Task to complete: Reproduce the forum thread below on insulating a patio roof, from "# Forum Home" to "painted MDF work?", inclusive.

Supplied passage:
+ + + + + + +
# Forum Home Renovation Pergolas, Gazebos, Strombellas & Rotundas  Insulating/Lining Colorbond Patio

## Geoff2005

I have an existing gable patio that I want to insulate (to reduce radiant heat underneath). Anyone got any smart ideas? I am feeling that lining and insulating a 100mm or so gap is the probable way. Then what to line with, will painted MDF work?

----------


## cherub65

Snap some pics, Steer clear of MDF, will swell when any moisture hits. Villa board or Moisture resistant plaster board would be cheaper alternatives

----------


## Geoff2005

Here is a pic. 
It's going to come down to spans of the different linings and how much additional framing is required.

----------


## SilentButDeadly

Replace the existing sheet roof with Bondor or similar panels - two sheets of tin sandwiching a polystyrene panel.  Might cost a bit more material wise but it'll be quick to install and you won't need to trick around with the roof structure or painting

----------


## Geoff2005

If I was putting up a new patio I don't think there would be any question in using the poly sandwich. Retro fitting the sheeting is not something I would readily tackle. I can see things like the gutters possibly being to low which is maybe a major headache where it is shared with the tiled roof.
+ + + + + + +
Records from a data collection
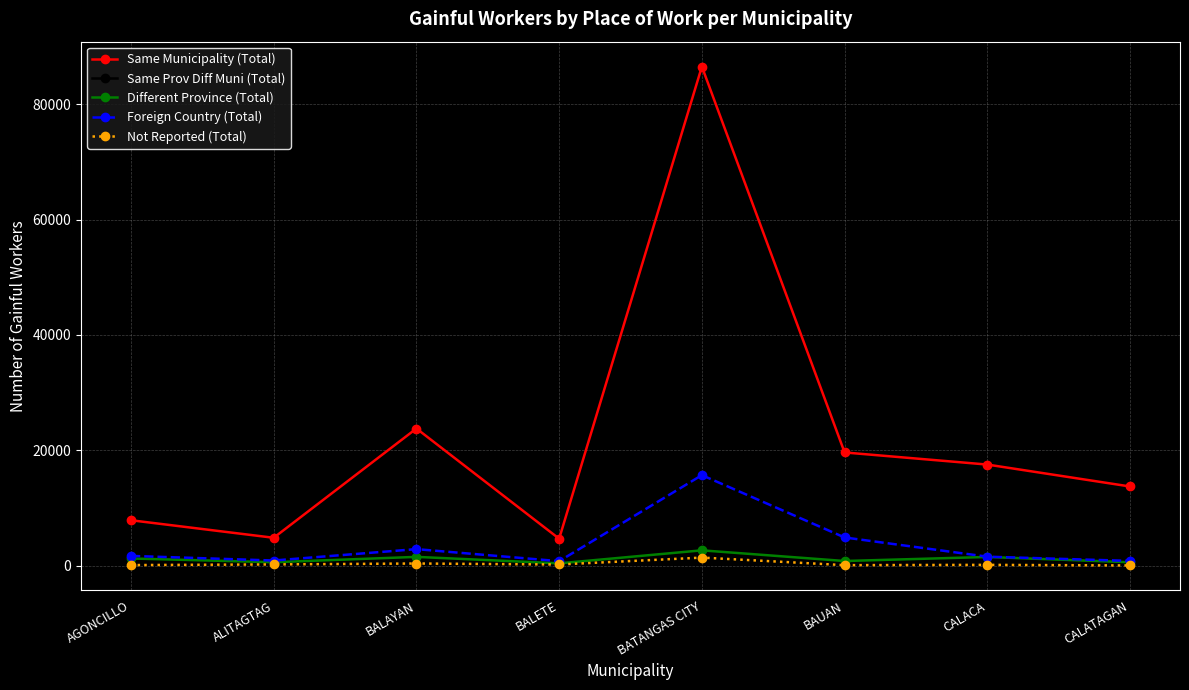

Which series changed the most between BALAYAN and BAUAN?

Same Municipality (Total)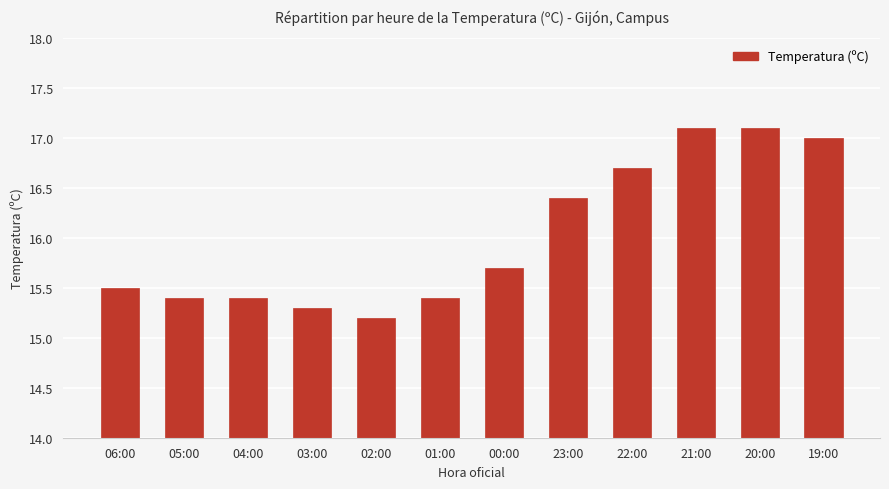

Reading left to right, transcribe all the data shown in this chart.

06:00=15.5	05:00=15.4	04:00=15.4	03:00=15.3	02:00=15.2	01:00=15.4	00:00=15.7	23:00=16.4	22:00=16.7	21:00=17.1	20:00=17.1	19:00=17.0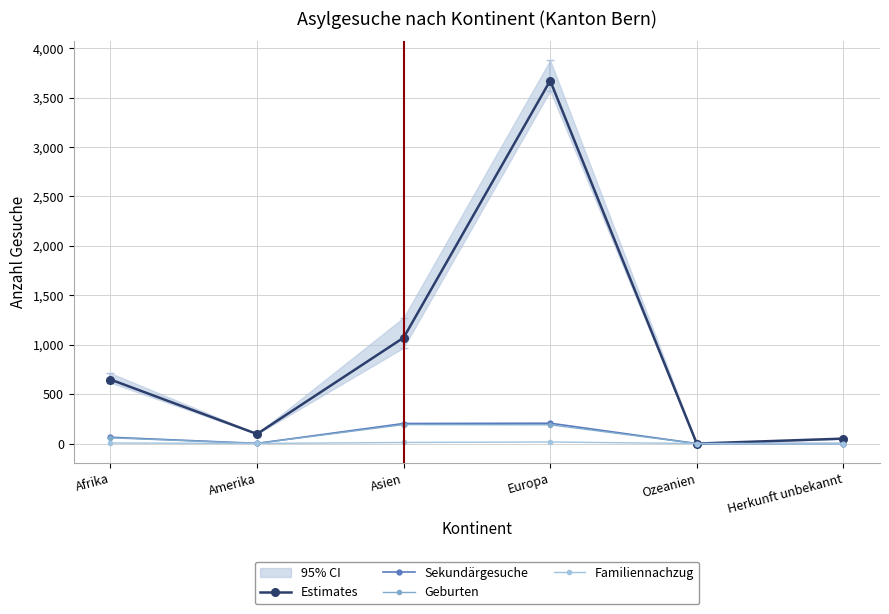

At which category does Estimates reach its first local peak?

Europa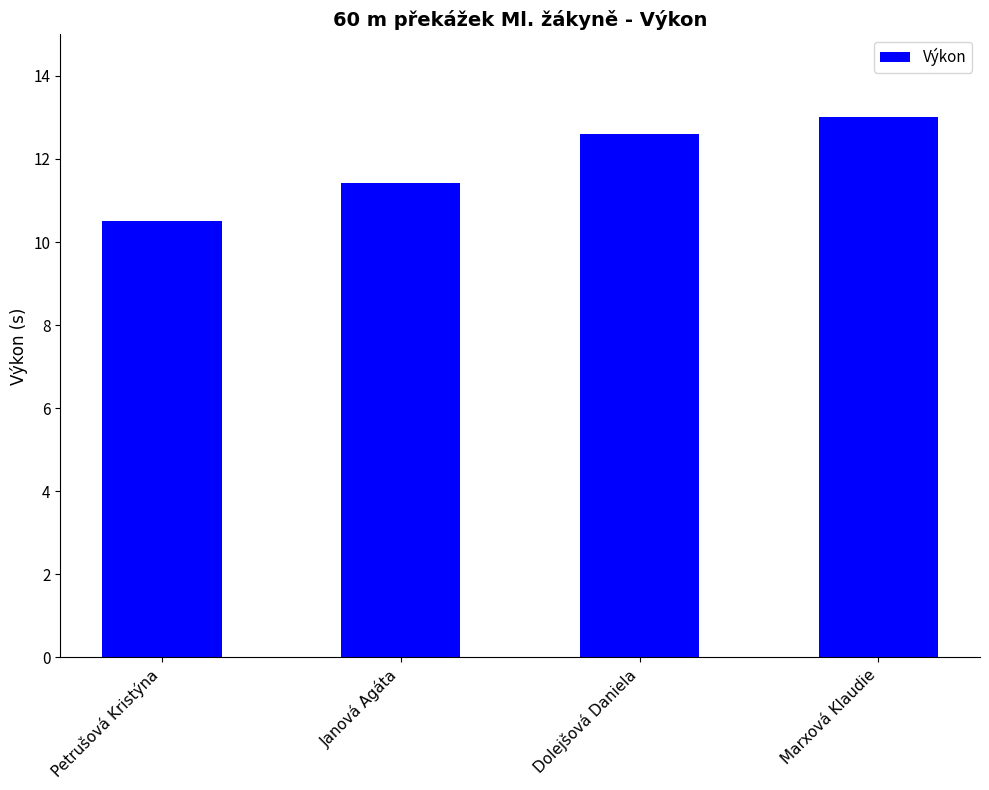

What value does the data have at Petrušová Kristýna?

10.5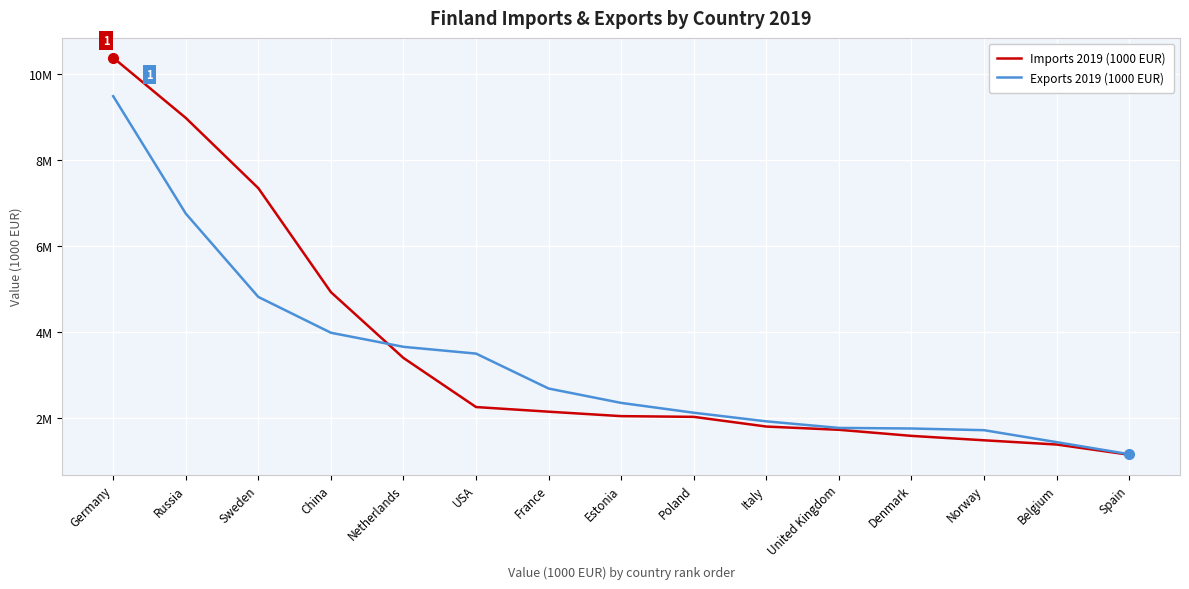

What is the value of the Exports 2019 (1000 EUR) point at the 12th from the left?

1754309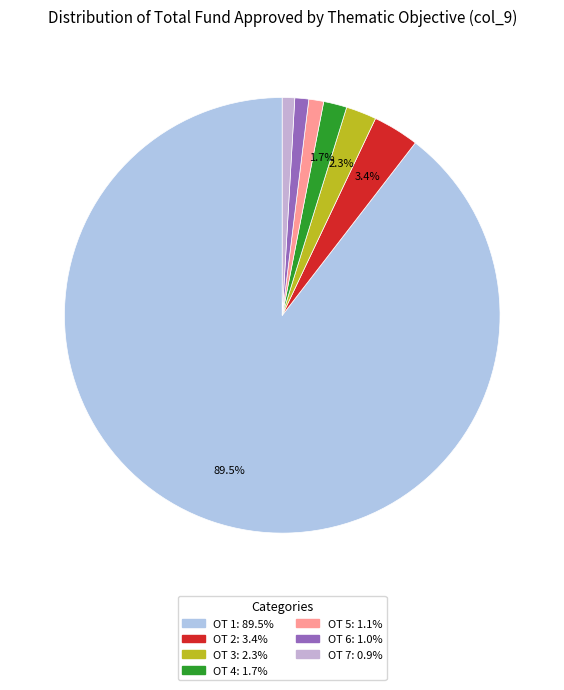

Count the number of slices in the pie.

7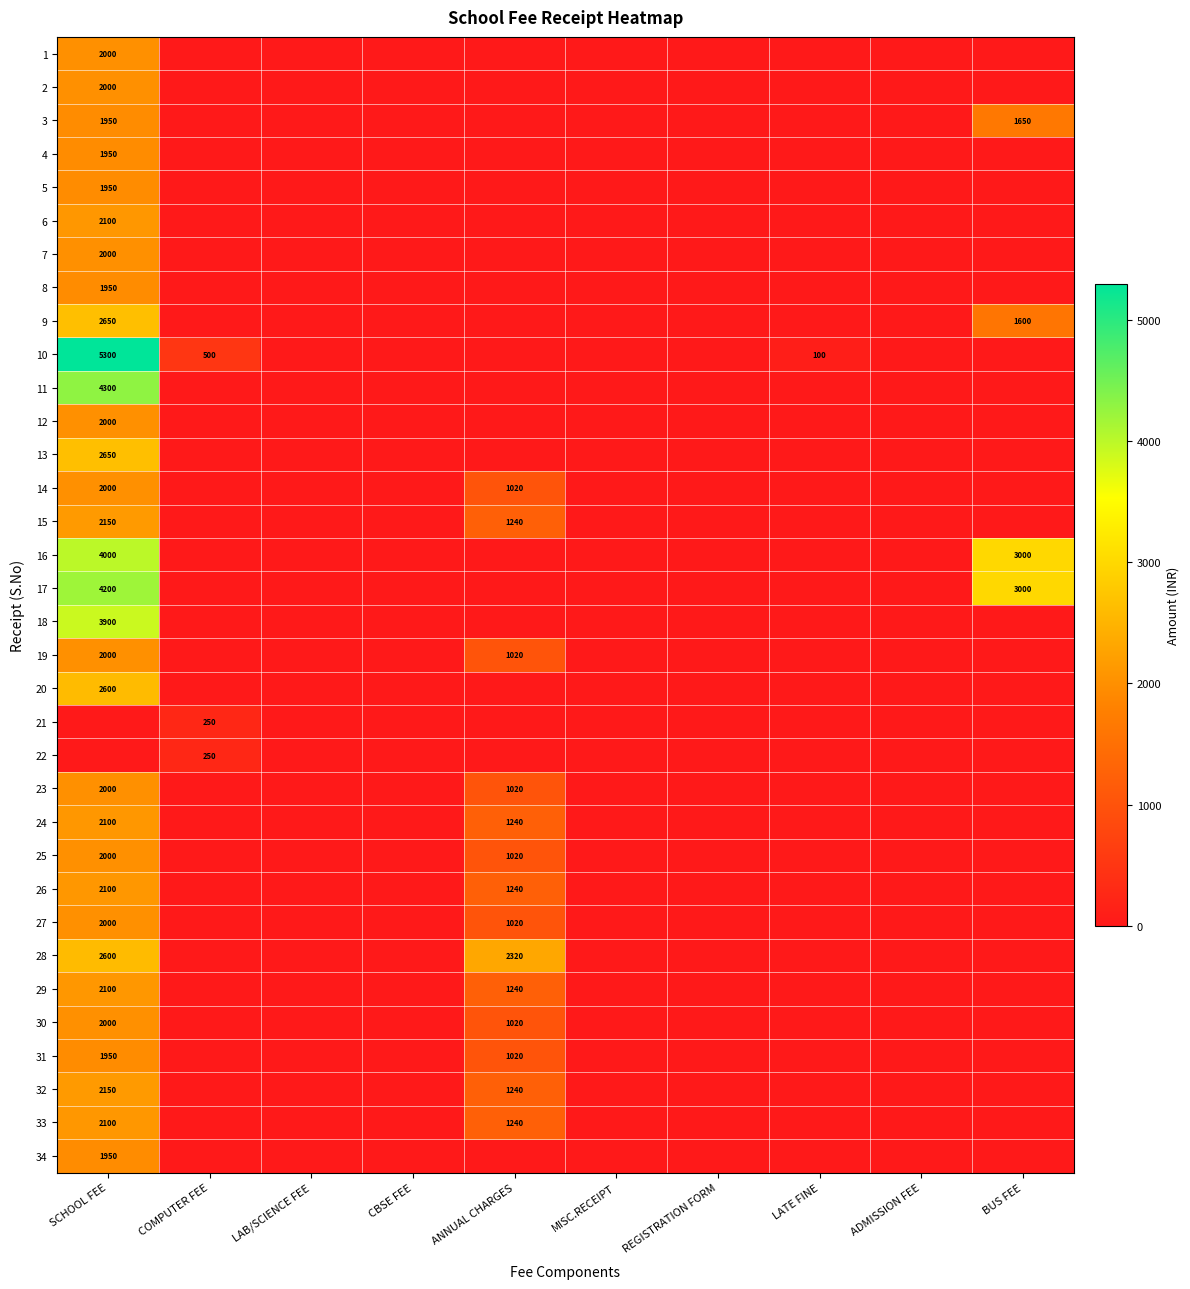

The value of 10 at LATE FINE is 165. True or false?

False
+ + + + + + +
Result of this exercise:
# Forum Home Renovation Pergolas, Gazebos, Strombellas & Rotundas  Insulating/Lining Colorbond Patio

## Geoff2005

I have an existing gable patio that I want to insulate (to reduce radiant heat underneath). Anyone got any smart ideas? I am feeling that lining and insulating a 100mm or so gap is the probable way. Then what to line with, will painted MDF work?